--- WORKING DATA ---

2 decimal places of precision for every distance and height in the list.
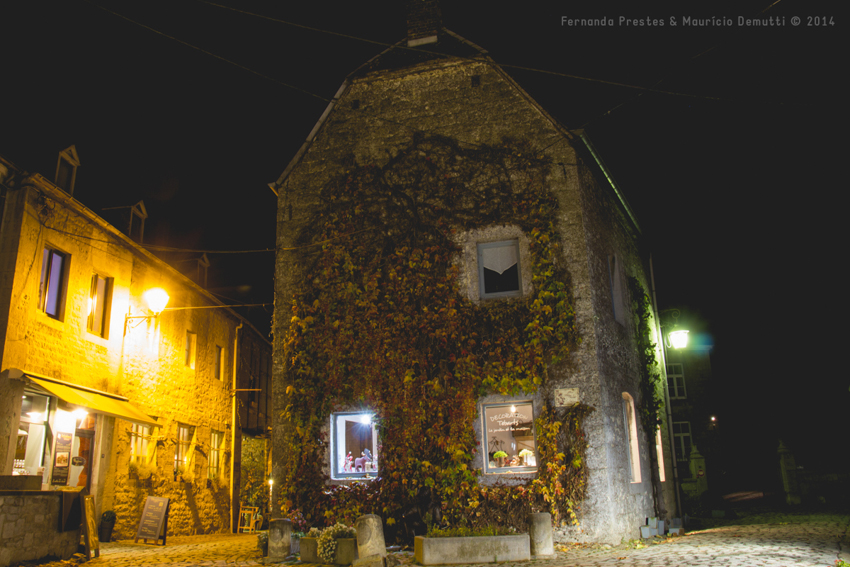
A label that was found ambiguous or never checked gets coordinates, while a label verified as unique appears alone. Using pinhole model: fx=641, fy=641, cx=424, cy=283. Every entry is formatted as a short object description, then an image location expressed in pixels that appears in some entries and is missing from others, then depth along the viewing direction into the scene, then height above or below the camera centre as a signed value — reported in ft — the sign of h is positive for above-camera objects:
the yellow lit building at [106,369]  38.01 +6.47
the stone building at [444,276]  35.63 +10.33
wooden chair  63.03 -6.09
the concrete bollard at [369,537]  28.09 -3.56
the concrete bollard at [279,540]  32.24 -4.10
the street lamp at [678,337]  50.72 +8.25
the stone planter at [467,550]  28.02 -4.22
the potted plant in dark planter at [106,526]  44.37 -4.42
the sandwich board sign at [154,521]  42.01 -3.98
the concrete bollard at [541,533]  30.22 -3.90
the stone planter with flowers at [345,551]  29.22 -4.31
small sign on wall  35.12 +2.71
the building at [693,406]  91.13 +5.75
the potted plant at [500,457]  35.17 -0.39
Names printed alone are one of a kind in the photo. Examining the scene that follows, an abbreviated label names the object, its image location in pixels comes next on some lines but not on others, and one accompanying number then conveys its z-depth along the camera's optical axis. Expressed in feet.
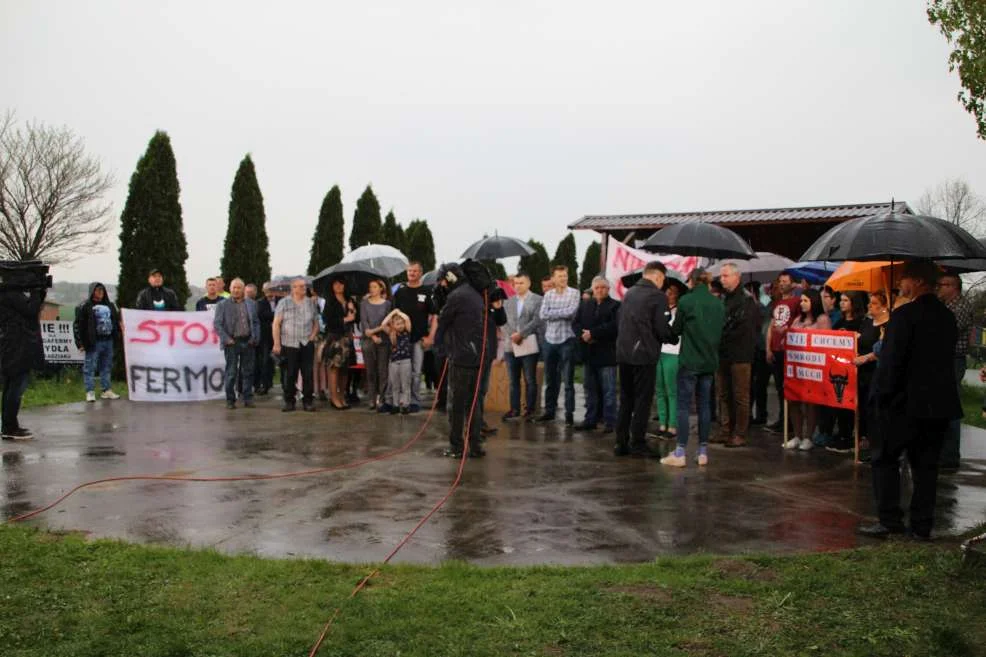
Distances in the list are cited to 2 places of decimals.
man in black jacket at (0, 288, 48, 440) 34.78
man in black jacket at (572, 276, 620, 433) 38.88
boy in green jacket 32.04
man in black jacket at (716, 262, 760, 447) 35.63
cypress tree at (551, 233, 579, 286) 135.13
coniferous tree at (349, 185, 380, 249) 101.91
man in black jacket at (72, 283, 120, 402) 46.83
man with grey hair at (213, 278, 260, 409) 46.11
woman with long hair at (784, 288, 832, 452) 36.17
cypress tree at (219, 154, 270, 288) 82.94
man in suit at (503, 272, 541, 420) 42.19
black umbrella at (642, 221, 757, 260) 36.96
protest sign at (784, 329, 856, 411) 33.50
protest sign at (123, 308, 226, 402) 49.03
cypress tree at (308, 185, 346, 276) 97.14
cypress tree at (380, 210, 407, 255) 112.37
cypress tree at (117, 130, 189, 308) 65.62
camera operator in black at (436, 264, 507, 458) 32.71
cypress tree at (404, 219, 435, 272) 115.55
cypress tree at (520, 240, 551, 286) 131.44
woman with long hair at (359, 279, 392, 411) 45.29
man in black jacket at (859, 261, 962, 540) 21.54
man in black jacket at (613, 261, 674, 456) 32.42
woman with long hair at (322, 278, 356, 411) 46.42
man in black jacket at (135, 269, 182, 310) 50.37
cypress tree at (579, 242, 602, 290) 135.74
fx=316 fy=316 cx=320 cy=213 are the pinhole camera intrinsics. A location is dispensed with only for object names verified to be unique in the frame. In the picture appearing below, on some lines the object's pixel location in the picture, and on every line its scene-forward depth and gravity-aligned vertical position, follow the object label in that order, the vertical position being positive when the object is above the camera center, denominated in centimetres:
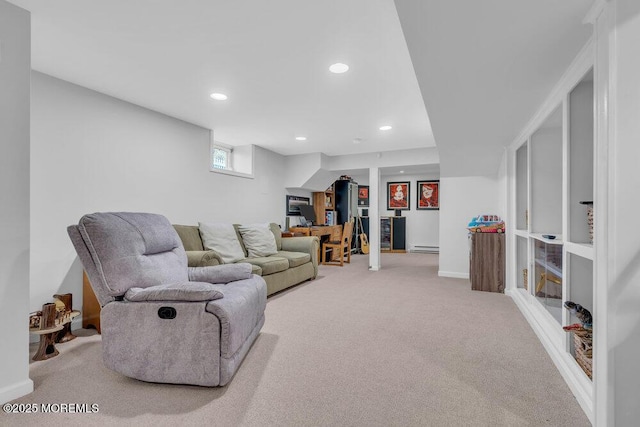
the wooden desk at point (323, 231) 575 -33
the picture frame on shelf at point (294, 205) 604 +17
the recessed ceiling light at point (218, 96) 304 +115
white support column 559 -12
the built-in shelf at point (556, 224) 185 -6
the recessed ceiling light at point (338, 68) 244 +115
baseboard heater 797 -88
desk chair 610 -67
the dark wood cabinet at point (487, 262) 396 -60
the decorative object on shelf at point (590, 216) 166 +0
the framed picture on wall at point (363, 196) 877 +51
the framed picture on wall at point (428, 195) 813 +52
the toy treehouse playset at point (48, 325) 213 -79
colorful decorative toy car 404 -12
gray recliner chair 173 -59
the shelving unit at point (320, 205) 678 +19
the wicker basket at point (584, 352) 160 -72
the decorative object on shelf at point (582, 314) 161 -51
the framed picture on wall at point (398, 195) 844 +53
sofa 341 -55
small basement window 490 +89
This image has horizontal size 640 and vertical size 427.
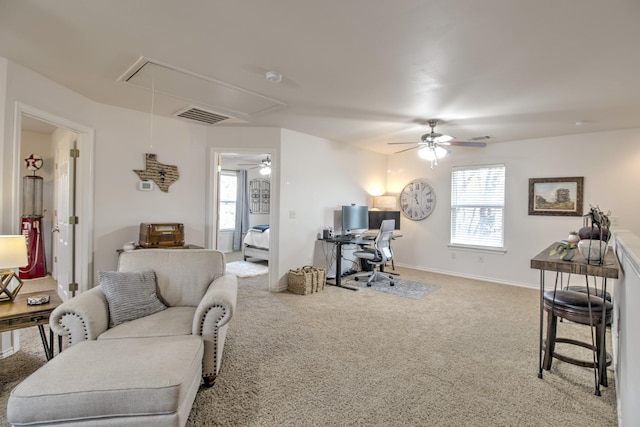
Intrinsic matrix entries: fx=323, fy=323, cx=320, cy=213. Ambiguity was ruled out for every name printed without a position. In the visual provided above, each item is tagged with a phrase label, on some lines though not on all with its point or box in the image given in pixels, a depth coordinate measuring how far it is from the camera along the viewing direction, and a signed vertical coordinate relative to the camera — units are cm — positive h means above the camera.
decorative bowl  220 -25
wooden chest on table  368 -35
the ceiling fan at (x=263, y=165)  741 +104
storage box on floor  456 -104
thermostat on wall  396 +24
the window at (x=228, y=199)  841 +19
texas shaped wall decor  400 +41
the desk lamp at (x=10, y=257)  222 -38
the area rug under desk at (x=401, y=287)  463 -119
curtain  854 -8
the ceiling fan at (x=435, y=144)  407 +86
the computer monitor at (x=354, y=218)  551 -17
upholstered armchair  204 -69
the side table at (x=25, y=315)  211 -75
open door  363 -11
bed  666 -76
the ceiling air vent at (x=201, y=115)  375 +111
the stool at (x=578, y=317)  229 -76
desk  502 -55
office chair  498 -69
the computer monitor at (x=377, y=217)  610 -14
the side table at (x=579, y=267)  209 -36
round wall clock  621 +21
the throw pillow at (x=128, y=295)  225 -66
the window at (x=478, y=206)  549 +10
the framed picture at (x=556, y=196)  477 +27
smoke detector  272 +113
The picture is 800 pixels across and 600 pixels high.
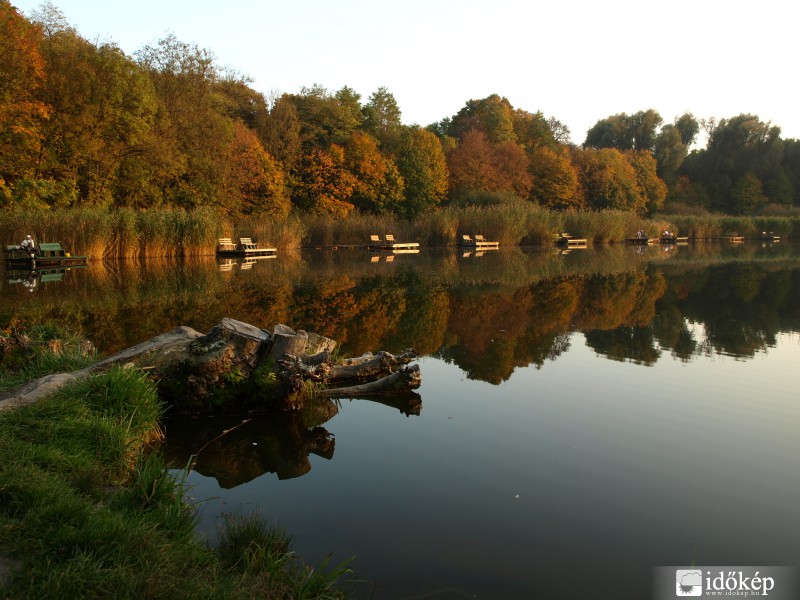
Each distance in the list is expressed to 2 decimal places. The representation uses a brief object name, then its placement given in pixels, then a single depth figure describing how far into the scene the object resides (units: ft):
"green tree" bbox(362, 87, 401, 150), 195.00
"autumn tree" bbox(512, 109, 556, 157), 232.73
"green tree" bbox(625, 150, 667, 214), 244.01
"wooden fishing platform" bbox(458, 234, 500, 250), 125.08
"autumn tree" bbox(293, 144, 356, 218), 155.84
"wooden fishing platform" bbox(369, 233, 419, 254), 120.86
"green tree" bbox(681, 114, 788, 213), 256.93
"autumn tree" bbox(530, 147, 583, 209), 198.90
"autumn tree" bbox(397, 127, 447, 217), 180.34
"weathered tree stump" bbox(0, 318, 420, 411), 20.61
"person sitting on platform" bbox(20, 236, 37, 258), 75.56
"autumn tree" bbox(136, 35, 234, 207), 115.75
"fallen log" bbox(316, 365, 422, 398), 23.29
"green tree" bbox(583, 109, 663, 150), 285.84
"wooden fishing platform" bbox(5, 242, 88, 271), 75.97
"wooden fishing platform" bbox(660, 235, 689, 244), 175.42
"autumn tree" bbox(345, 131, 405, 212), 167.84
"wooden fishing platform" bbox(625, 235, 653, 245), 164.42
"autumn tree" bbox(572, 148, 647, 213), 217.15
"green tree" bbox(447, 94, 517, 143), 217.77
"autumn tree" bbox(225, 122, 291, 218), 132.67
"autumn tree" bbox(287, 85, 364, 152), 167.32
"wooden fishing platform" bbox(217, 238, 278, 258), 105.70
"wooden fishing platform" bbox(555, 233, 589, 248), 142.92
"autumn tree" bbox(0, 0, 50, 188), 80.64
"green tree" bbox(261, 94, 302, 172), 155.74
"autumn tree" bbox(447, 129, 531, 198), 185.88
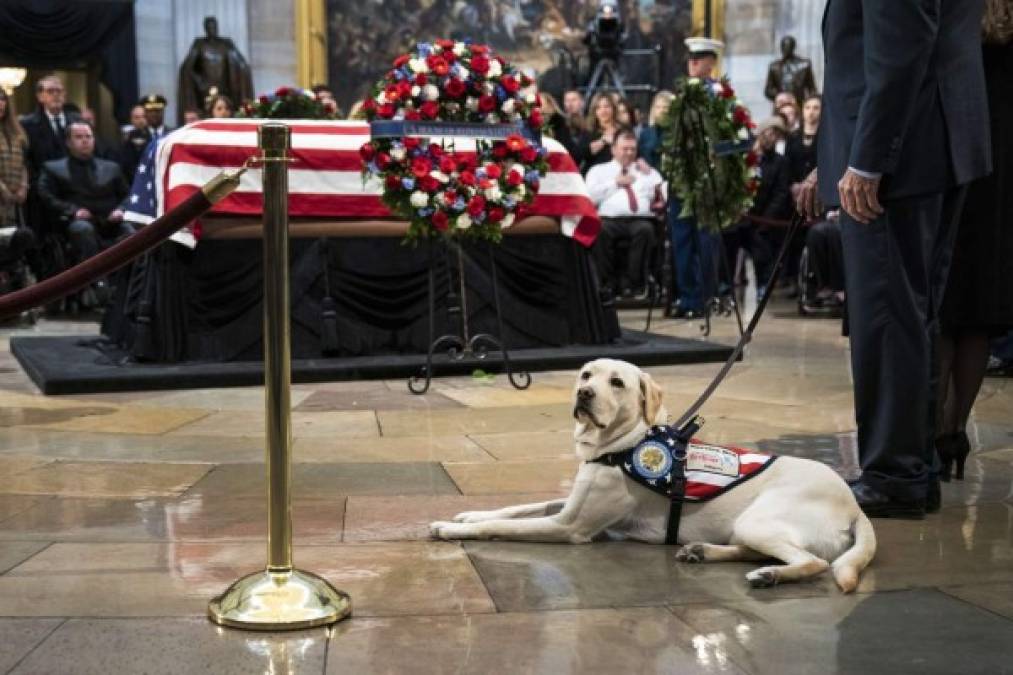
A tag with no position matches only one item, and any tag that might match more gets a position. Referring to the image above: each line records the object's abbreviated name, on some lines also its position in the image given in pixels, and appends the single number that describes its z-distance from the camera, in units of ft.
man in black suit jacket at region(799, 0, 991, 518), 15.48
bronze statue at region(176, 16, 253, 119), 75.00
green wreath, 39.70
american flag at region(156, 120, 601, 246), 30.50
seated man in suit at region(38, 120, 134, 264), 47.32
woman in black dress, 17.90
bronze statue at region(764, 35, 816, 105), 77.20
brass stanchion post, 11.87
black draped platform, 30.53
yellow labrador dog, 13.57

---

YOUR OBJECTIVE
Search the data above for the string "concrete" and copy each line that has it.

EXERCISE RESULT
the concrete bollard at [369,537]  28.09 -3.56
the concrete bollard at [279,540]  32.24 -4.10
the concrete bollard at [541,533]  30.22 -3.90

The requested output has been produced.